Brief A
According to the post on Python imports, what can importlib Loaders import from? List every source it names.
Brief B
Continue the post on Python imports and sys.path, picking up after its closing question.

Study text
□ □ □
I'm fairly certain similar changes have been discussed in the past. Someone
else can probably find / link / rehash the reasons why imports deliberately
use dot notation instead of path?
I can think of a few:
1) Portability. dotted imports looked up from sys.path are platform-portable
# $HOME/\this\/__init__.py
sys.path.append(
os.path.expanduser(
os.path.join('~', 'this',)))
2) Flexibility. importlib Loaders (3.1+) are abstract; they only know what
to do with dotted paths. They can import from the filesystem, zip files,
... git repos,
https://docs.python.org/3/library/importlib.html
https://docs.python.org/3/library/importlib.html#importlib.abc.SourceLoader
https://pypi.org/search/?q=importlib
https://docs.python.org/3/library/imp.html#imp.find_module
https://docs.python.org/3/library/imp.html#imp.load_module
sys.path (`python -m site`) can be configured with:
- $PYTHONSTARTUP='~/.pythonrc.py'
- modules.py and dirs/__init__.py in site-packages/
- .pth files in site-packages/
- idempotent sys.path config at the top of a .py source file
- sys.USER_SITE in sys.path
- ~/.local/lib/python*X.Y*/site-packages
- ~/Library/Python/*X.Y*/lib/python/site-packages
- *%APPDATA%*\Python\Python*XY*\site-packages
- https://docs.python.org/3/library/site.html
- https://docs.python.org/3/using/cmdline.html#envvar-PYTHONSTARTUP
- https://docs.python.org/3/using/cmdline.html#envvar-PYTHONUSERBASE
- https://docs.python.org/3/library/site.html#site.USER_SITE
Is there a good write-up of how, where, and in what order sys.path is
configured, by default, in Python?
□ □ □
Dataset extract
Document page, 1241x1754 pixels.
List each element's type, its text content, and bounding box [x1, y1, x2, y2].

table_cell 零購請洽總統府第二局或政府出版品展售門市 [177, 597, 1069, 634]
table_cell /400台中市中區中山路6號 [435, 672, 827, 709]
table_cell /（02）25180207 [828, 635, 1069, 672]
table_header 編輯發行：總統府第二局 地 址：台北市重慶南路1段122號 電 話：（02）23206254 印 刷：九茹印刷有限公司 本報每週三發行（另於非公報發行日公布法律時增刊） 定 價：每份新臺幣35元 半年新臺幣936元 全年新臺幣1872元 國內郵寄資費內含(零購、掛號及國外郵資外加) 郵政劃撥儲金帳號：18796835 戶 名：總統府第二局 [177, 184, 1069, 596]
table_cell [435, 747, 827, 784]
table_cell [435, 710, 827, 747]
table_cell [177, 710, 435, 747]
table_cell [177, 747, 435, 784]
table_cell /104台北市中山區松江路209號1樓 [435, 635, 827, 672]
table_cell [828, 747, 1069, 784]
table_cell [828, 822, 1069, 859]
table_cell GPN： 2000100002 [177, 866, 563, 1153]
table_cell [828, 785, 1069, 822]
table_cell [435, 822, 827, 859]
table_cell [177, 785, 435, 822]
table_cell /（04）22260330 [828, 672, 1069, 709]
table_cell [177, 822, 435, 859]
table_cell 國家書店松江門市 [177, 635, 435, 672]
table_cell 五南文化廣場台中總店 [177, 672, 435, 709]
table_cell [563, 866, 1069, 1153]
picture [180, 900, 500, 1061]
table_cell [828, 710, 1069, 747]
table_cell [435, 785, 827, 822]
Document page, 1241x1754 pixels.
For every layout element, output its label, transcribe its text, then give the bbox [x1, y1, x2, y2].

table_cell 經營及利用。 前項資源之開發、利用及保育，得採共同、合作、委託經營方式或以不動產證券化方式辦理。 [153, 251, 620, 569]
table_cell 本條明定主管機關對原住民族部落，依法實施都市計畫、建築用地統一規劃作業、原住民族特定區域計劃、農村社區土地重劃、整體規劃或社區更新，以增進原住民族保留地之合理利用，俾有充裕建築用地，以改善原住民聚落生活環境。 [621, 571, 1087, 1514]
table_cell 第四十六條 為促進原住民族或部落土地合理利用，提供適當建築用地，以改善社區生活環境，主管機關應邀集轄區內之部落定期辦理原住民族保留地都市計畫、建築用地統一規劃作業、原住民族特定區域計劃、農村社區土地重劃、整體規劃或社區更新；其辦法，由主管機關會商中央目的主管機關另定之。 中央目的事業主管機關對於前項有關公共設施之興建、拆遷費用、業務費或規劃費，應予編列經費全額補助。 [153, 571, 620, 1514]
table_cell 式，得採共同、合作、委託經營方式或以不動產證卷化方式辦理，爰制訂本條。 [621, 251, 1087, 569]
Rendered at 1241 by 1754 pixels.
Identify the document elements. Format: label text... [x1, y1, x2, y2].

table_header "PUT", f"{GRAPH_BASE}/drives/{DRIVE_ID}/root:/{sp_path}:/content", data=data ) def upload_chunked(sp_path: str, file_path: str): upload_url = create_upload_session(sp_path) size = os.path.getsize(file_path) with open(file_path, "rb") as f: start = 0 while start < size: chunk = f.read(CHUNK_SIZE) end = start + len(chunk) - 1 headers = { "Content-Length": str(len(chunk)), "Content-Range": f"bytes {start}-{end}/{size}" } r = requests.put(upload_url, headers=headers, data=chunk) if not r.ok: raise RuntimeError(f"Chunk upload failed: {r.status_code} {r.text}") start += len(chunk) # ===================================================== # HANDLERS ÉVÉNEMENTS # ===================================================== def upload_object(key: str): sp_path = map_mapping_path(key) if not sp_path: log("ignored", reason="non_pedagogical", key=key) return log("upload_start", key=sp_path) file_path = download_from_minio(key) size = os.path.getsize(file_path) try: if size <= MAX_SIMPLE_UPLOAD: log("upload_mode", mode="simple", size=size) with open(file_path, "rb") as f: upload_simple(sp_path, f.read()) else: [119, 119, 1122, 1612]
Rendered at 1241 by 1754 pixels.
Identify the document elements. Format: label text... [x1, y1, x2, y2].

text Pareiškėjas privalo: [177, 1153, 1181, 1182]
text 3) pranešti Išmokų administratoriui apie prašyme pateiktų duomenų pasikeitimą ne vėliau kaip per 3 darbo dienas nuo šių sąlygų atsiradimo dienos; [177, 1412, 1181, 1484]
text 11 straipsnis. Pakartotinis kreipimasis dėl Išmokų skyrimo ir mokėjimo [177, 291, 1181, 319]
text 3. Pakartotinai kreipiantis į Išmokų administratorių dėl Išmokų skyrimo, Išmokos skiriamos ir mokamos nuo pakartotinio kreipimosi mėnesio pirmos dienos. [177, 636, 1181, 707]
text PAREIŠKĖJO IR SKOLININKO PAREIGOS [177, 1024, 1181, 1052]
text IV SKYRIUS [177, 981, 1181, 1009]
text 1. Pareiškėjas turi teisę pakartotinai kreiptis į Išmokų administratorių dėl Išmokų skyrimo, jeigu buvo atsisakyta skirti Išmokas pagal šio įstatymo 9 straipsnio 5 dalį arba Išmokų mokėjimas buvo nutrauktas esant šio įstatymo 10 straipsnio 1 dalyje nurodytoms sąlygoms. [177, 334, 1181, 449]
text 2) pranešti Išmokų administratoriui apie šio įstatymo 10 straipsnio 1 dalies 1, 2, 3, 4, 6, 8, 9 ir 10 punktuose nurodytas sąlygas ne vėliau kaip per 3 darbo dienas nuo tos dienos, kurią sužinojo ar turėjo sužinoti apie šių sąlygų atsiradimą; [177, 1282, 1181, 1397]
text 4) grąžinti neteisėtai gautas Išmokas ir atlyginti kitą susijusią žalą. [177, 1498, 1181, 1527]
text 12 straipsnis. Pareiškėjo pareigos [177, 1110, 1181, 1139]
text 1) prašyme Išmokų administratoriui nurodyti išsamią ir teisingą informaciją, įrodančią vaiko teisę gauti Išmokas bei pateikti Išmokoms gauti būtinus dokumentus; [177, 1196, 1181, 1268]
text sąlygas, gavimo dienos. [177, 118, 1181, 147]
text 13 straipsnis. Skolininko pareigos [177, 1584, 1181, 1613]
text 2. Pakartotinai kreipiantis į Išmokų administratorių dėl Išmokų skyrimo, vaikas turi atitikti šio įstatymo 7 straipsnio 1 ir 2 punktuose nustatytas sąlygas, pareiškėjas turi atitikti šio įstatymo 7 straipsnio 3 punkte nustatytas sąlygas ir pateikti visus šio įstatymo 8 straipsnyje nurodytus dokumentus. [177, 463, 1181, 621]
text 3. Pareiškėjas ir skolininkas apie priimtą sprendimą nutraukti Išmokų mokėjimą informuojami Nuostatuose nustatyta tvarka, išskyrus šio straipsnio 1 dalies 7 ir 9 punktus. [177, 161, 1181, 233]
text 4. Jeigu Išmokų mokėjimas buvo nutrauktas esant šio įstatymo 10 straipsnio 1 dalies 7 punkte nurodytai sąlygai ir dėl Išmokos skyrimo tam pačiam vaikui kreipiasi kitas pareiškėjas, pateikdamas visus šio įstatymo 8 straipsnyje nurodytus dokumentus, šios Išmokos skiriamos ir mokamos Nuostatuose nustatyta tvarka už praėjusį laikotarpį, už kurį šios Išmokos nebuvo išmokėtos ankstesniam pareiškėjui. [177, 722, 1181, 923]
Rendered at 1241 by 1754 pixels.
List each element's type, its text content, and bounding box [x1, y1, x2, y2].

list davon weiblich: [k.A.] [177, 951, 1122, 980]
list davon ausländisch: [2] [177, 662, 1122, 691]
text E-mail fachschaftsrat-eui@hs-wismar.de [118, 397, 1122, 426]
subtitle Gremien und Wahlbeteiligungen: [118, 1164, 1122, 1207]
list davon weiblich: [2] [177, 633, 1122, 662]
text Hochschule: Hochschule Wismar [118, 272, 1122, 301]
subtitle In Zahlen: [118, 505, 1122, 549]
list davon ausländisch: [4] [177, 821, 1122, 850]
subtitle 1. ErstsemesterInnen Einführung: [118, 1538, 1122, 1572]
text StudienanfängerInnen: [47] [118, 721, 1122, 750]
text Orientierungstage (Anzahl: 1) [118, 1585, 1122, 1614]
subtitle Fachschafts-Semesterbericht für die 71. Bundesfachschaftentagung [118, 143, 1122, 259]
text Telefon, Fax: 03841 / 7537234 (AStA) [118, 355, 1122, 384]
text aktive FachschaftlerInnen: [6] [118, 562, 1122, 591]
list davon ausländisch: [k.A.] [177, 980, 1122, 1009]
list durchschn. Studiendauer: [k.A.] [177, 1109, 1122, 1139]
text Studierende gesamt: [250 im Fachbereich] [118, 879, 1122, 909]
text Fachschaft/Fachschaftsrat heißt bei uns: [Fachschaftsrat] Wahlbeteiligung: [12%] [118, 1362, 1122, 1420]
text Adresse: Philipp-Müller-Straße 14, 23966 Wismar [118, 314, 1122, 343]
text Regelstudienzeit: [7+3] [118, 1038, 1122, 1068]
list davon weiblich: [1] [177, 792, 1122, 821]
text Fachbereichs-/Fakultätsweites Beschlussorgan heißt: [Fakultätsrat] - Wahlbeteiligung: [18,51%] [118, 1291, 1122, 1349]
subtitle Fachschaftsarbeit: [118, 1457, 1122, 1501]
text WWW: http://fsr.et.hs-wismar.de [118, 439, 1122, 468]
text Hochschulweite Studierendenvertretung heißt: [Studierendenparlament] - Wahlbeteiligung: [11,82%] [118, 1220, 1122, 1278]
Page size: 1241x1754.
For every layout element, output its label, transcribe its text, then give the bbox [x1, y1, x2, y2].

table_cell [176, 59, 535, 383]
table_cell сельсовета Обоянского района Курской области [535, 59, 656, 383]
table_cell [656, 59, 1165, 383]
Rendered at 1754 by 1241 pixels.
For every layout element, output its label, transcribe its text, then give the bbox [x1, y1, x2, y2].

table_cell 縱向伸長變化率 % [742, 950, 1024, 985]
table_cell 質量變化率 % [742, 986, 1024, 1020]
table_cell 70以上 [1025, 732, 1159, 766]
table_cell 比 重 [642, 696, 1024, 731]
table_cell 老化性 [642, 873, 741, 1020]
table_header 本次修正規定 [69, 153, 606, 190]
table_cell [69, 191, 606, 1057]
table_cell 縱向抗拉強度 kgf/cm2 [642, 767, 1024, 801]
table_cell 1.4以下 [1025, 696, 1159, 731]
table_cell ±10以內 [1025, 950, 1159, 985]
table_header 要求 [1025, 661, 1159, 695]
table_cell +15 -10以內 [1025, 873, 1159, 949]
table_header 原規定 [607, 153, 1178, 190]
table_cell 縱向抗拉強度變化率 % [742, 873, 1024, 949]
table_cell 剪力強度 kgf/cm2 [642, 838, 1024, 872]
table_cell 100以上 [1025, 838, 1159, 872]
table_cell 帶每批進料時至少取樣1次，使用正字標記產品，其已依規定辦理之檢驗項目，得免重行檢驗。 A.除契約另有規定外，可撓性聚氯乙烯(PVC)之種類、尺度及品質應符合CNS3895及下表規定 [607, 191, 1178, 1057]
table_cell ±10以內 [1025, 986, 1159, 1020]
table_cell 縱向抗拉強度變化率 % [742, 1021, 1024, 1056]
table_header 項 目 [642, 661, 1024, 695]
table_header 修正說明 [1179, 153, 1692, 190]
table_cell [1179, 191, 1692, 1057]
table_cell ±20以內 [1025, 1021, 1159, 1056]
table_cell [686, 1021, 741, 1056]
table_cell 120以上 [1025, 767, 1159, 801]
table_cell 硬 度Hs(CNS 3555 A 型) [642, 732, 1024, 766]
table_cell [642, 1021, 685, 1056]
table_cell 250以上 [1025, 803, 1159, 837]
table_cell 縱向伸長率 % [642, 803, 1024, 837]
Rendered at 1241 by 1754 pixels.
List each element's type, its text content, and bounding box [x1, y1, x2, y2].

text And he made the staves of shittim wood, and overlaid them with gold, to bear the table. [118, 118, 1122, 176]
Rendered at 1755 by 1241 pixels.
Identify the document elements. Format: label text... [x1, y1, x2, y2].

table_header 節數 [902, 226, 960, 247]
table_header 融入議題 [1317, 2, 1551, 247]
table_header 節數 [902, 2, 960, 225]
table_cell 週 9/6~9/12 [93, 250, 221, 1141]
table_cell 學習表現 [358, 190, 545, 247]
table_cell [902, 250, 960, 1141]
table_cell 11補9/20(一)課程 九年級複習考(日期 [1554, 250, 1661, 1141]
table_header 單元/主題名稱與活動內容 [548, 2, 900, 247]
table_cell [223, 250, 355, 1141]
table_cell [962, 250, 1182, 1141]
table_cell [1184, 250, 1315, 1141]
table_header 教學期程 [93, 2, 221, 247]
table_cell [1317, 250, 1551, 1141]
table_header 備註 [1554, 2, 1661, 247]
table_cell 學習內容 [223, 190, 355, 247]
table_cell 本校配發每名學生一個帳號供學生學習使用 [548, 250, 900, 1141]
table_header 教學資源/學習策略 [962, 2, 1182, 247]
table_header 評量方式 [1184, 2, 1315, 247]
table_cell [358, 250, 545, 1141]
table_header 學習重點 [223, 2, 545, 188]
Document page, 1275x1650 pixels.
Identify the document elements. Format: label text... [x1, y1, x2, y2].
□ □ □
Response A
The filesystem, zip files, and git repos.

Response B
TLDR dotted names are preferable for sharing code with people who don't
have the same paths, os.pathsep, or os.platform_info. (Stevedore and
Jupyter Notebook take different approaches to handling plugins, if that's
your use case?)
Though I could just be arguing for the status quo; there are probably good
reasons to consider changing EVERYTHING
On Friday, April 13, 2018, Ken Hilton
Hi all,
First of all, please excuse me if I'm presenting this idea in the wrong way or at the wrong time - I'm new to this mailing list and haven't seen anyone propose a new idea on it yet, so I don't know the customs.
I have an idea for importing files with arbitrary names. Currently, the "official" way to import arbitrary files is to use the "imp" module, as shown by this answer: https://stackoverflow.com/a/3137914/6605349 However, this method takes two function calls and is not as (aesthetically pleasing? is that the word?) as a simple "import" statement.
Therefore, my idea is to allow the "import" statement to accept one of three targets. First, the normal "import":
import antigravity
which simply imports from sys.path.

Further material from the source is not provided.